Japanese Beetle Control

Natural Solutions to Get Rid of Japanese Beetles

Japanese Beetles feed on over 275 plant species including turf, fruit trees, and ornamentals.

Gardeners and homeowners consider them to be one of their most devastating pests. They can cause substantial root damage in their grub phase, and also attract burrowing animals that dig up your lawn or garden bed searching for the grubs to eat. The adult beetles feed on plant foliage resulting in rapid defoliation and crop loss.

Not sure if you have Japanese Beetles? Use this ID Sheet to find out! Japanese beetle grubs overwinter 8-10 inches deep in the soil. As spring arrives and temperatures increase, the grubs move up in the soil to feed on plant roots. They pupate in late May to June with adults emerging in late June to mid-July. Adults live from 30 to 45 days and feed through late summer or early fall with females constantly laying eggs.

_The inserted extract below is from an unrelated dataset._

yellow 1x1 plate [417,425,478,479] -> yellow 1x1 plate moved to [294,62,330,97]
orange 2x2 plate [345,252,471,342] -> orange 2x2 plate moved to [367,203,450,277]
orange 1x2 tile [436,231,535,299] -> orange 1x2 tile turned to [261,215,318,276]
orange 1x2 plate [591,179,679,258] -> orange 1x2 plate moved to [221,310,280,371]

Japanese Beetles are highly mobile and continue to move west across the country. Click Here for the most recent Japanese Beetle distribution map from the USDA APHIS.

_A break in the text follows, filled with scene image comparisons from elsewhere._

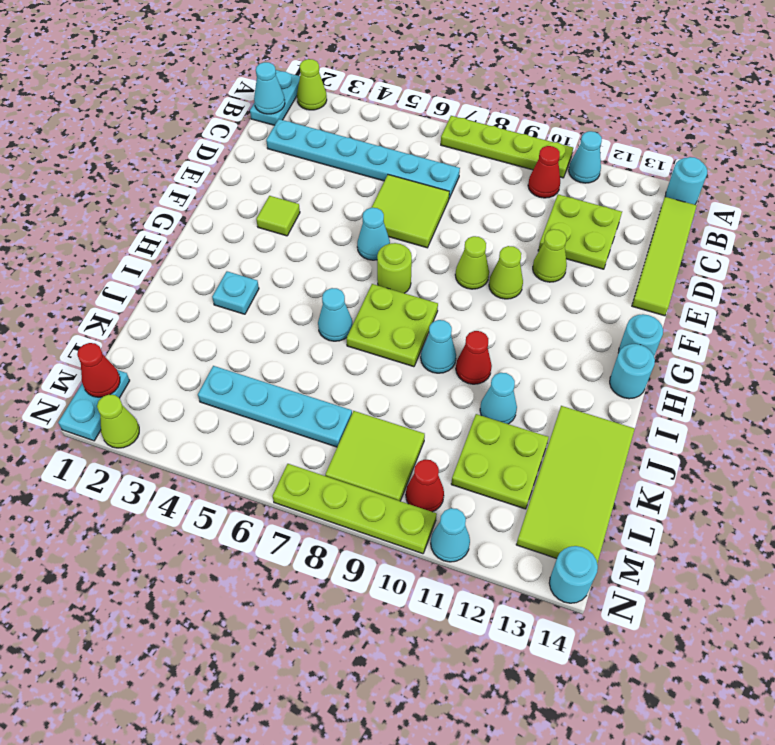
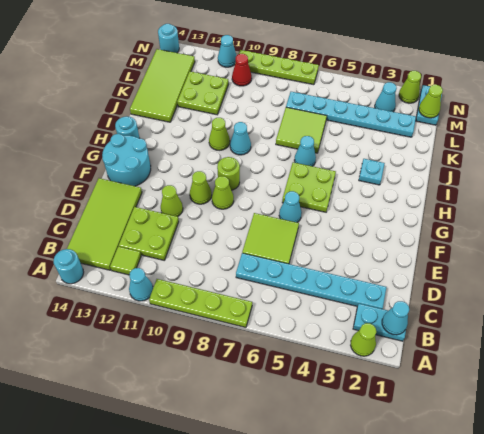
cyan 1x2 plate [250,70,300,125] -> cyan 1x2 plate turned to [353,304,406,341]
red 1x1 cone [528,146,560,198] -> none
lime 1x4 tile [632,197,697,316] -> lime 2x4 tile [67,178,142,270]
lime 1x1 tile [256,196,300,236] -> lime 1x1 tile moved to [110,247,141,275]
lime 1x1 round brick [377,243,412,293] -> lime 1x1 round brick moved to [217,157,240,190]
cyan 1x1 round brick [618,314,663,356] -> cyan 2x2 round brick [102,134,151,186]
lime 2x2 plate [346,284,438,367] -> lime 2x2 plate moved to [282,162,336,212]
red 1x1 cone [456,331,492,384] -> lime 1x1 cone [209,118,230,150]
cyan 1x1 cone [480,373,517,424] -> cyan 1x1 cone moved to [375,82,397,112]
cyan 1x4 plate [198,366,352,447] -> cyan 1x6 plate [286,92,416,137]
lime 2x2 tile [325,411,425,501] -> lime 2x2 tile moved to [276,107,327,153]
red 1x1 cone [77,343,120,397] -> lime 1x1 cone [419,85,443,118]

How To Control Japanese Beetles:

  • Treat with a combination of Milky Spore and beneficial nematodes (NemAttack Sr or NemaSeek Hb) in spring. This combination is the most effective treatment for prolonged control of the grubs. Nematodes help distribute the Milky Spore through the soil increasing infection rates. Apply Beneficial Nematodes once more in late summer or fall. Use this Life Cycle Diagram to time applications. Milky Spore Granules can be applied through a drop spreader.
  • Apply Surround WP to foliage and fruit to keep adult beetles off. It acts as a physical barrier and disorients beetles to deter feeding.
  • Beauveria bassiana sprays are used for biological control of Japanese Beetles and kill through infection. Spores of the fungus infect all life stages of Japanese Beetles and can be applied to foliage or as a soil drench. Use BotaniGard 22WP for sensitive crops.
  • Knockdown sprays of PyGanic or Azadirachtin products, like AzaMax, can limit adult feeding on foliage. Effects of these sprays can be limited due to the beetle's high mobility and hard shell.